The heart of the CPRA is the set of limitations for businesses on collection of data, some of which relate to earlier restrictions, but taken together will create an entirely new paradigm for businesses trying to be compliant.  The CPRA limits collection of a consumer’s data to the minimum amount of information necessary, which must only be used for the stated purpose the information was given to a business, and stored for only as long as the business has stated publically it would retain the data. In other words, no collecting data from customers and then deciding how to use it productively in the future. If the CCPA was primarily about restricting sales and transfers of consumer data, then the CPRA can be seen as primarily about restricting how and why data is collected and used. So this will force limitations on how companies collect, keep and use their own data about their own transactions, as long as those transactions also involve California consumers.

To that end, the CPRA gives consumers rights to object about analytics being used on their data. The law allows consumers to stop “automated decision-making” and to force a business to provide “meaningful information” about the logic involved in any such automated decision-making algorithms. In addition, consumers can opt out of cross-context behavioral advertising, which may affect how many businesses use Google Analytics or similar programs tracking customers and prospects online. Further, the CPRA restricts precision geolocation programs, not allowing companies to track people within a radius of 1850 feet. This intentionally makes geo-fencing and location-based apps difficult to use, as companies can’t choose to send information to people standing right outside the storefront.

Under CPRA, a company that passes consumer data on to someone else will be held responsible to inform the recipient company to delete the information if the consumer requests it.  Right now the collecting company is simply responsible for deleting the data that it is holding when requested to do so by the person described by the data, but it will soon be the legally liable to notify others of deletion requests, and the company holding transferred data will be responsible for deleting it upon request of its source. No indication of the verification required for such intracompany requests.

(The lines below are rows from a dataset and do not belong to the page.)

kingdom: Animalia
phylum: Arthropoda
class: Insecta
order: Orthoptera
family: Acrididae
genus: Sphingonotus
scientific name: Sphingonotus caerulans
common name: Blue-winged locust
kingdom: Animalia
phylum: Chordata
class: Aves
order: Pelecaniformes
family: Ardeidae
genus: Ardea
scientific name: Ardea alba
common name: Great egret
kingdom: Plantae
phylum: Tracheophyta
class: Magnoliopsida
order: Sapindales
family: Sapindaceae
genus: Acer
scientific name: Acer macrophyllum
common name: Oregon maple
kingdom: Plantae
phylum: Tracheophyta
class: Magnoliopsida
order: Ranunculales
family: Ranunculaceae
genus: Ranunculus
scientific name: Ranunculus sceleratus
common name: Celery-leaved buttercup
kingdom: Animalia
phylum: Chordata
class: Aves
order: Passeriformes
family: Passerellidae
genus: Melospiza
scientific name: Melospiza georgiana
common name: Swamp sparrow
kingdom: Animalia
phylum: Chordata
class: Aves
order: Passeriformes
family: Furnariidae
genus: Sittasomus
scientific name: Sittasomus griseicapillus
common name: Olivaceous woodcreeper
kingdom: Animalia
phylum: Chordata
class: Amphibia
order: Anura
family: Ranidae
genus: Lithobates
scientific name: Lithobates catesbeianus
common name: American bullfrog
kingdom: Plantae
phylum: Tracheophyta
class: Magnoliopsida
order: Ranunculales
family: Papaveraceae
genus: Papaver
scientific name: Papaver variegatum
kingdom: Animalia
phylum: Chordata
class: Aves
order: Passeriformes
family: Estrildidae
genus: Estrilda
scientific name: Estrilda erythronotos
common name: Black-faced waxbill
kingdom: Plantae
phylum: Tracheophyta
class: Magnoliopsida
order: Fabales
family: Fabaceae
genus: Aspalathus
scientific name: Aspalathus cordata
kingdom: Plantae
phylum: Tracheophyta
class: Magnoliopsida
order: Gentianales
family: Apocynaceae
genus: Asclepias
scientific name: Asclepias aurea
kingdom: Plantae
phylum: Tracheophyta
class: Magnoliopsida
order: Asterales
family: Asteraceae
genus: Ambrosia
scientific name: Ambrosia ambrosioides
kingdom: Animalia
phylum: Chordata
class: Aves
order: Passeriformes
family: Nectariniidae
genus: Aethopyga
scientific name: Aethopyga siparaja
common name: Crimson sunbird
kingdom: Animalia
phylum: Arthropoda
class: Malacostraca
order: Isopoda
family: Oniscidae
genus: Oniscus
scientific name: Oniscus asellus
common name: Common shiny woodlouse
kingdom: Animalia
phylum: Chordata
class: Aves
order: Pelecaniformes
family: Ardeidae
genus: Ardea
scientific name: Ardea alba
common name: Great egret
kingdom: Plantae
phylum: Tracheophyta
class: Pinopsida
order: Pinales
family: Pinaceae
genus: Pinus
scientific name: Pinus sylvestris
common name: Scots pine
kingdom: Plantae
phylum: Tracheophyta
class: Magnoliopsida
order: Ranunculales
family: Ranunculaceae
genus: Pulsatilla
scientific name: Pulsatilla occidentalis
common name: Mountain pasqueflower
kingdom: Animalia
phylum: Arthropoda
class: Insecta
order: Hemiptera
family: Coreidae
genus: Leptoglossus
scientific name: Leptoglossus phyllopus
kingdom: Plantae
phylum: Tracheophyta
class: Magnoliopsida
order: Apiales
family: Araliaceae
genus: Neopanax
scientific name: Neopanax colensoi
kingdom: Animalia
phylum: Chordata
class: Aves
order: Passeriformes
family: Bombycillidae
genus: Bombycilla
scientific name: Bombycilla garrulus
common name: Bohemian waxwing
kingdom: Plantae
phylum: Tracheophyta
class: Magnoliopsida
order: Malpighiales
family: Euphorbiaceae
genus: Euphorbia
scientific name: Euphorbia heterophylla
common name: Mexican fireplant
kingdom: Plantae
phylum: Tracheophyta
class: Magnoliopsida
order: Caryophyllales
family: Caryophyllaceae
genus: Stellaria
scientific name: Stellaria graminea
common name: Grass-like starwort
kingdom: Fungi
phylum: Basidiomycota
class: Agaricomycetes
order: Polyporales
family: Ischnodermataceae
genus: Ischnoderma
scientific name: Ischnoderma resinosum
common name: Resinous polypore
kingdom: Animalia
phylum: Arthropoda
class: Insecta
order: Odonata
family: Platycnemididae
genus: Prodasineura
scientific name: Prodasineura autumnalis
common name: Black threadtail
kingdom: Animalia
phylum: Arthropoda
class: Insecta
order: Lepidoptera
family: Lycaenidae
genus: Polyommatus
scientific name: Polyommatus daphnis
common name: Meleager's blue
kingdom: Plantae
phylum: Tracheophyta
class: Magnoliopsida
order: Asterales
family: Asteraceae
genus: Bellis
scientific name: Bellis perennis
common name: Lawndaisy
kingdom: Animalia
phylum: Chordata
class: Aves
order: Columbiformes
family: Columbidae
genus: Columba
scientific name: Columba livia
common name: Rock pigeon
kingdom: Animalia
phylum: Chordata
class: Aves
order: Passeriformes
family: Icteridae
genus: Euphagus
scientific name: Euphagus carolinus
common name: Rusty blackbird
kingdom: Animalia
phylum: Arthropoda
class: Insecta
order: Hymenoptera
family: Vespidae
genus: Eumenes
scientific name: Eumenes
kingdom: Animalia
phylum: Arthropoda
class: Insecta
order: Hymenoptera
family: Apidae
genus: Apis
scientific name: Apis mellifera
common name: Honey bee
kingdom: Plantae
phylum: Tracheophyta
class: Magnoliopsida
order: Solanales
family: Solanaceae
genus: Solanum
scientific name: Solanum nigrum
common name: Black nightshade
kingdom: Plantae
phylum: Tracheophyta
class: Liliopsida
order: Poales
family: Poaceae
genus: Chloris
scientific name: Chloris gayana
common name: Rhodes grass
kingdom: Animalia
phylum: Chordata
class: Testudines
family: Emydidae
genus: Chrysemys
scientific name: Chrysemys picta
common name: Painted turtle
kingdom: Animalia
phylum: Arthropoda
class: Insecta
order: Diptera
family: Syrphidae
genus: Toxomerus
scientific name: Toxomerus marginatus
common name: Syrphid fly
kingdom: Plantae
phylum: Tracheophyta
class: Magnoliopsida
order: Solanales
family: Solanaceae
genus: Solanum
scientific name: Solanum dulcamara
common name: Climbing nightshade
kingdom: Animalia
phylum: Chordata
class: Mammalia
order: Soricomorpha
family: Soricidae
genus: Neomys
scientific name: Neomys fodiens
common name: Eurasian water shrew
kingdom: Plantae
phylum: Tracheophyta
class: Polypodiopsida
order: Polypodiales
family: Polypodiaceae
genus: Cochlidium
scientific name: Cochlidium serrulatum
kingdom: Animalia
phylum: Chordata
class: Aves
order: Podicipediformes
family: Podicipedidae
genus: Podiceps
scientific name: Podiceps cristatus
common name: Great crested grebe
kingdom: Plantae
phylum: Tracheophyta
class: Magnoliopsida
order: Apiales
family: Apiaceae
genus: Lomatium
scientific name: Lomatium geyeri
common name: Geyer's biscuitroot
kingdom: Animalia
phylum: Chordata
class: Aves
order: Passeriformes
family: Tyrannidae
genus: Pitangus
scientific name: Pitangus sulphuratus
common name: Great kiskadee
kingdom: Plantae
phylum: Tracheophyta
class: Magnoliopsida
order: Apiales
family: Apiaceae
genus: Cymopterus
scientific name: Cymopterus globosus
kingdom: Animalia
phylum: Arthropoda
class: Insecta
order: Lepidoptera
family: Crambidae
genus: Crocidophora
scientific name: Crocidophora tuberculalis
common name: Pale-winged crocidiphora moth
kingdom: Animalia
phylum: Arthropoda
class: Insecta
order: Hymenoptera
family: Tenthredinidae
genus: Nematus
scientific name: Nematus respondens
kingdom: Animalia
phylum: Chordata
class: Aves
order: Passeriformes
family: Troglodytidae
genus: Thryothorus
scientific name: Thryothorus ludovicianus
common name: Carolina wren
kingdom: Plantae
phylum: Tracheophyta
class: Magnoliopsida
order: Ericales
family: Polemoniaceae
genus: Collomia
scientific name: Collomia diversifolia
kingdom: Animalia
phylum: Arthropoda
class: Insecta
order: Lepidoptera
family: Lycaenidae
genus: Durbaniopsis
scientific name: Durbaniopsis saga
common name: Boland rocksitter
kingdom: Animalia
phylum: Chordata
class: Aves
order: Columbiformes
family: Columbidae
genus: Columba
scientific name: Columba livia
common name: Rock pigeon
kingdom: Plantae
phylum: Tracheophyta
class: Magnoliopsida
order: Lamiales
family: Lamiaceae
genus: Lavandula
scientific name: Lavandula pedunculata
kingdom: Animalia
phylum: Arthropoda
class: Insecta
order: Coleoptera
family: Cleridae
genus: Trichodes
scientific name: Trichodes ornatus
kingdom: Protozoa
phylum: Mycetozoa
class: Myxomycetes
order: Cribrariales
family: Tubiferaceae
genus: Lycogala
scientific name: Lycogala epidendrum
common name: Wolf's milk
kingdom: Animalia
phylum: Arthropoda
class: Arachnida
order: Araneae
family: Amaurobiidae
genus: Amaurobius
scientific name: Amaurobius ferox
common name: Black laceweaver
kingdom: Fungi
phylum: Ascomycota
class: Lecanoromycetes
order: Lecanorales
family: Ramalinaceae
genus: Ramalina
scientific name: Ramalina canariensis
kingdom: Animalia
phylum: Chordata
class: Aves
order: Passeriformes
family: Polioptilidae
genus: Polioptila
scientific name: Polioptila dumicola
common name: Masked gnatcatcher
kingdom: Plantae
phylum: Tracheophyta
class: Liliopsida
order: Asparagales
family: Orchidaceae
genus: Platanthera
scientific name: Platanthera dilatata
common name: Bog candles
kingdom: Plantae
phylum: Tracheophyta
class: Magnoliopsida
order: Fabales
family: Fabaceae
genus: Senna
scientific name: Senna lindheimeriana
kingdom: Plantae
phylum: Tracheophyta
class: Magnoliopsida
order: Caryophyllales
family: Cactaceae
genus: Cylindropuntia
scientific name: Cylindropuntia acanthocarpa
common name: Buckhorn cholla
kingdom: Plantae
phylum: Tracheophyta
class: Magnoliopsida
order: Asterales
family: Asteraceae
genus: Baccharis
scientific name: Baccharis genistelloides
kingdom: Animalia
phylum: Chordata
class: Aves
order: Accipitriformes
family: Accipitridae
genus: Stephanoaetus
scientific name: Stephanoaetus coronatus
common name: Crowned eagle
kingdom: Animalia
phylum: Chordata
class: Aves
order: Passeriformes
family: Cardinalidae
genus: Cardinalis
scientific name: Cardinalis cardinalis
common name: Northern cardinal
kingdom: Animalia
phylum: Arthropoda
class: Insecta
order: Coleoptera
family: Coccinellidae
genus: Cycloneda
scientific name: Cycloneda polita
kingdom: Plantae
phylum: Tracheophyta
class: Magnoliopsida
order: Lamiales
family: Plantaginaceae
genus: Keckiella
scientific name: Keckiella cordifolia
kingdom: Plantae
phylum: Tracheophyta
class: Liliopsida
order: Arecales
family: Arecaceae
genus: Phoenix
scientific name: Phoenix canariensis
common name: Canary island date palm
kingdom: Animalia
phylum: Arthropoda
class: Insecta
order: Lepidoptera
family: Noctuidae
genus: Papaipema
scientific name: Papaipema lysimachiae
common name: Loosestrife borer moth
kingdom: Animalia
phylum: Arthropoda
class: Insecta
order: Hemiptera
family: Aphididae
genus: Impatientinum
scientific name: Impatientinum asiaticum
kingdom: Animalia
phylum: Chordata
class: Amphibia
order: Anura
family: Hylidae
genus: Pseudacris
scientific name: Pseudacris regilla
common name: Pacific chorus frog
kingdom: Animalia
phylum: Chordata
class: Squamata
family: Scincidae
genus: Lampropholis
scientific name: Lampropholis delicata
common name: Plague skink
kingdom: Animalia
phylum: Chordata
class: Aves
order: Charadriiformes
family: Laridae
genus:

The new California law is also one of the first U.S. regulations to address the collection and use of a category of data it calls “sensitive personal information.” Under this provision, a consumer can force businesses to stop using data about the consumer that describes race, religion, sexual orientation, genetics, biometrics, precise geolocation, union membership or the contents of the consumer’s communications (unless the business is the intended recipient of the communication). The biometrics portion of this requirement, especially as applied to the new category of “consumer” that are actually employees, could n affect physical security systems in California workplaces, as employees opt out of needing to prove their identities to perform sensitive jobs or to access restricted spaces. The CPRA allows for limited use of biometric security, but the company using it would need to justify that use of the system is reasonably necessary and proportionate for these purposes.

While changes to the California law include additional provisions that will affect business, these are the provisions I believe will have the largest operational effects on companies trying to comply. This blog will cover some of these provisions in more detail in coming months, but all companies with customers or employees in California need to be examining their current data practices in light of the new restrictions and obligations. When California decides to grant new rights to its residents, someone always needs to pay for those rights, and this time it will be the companies who serve them.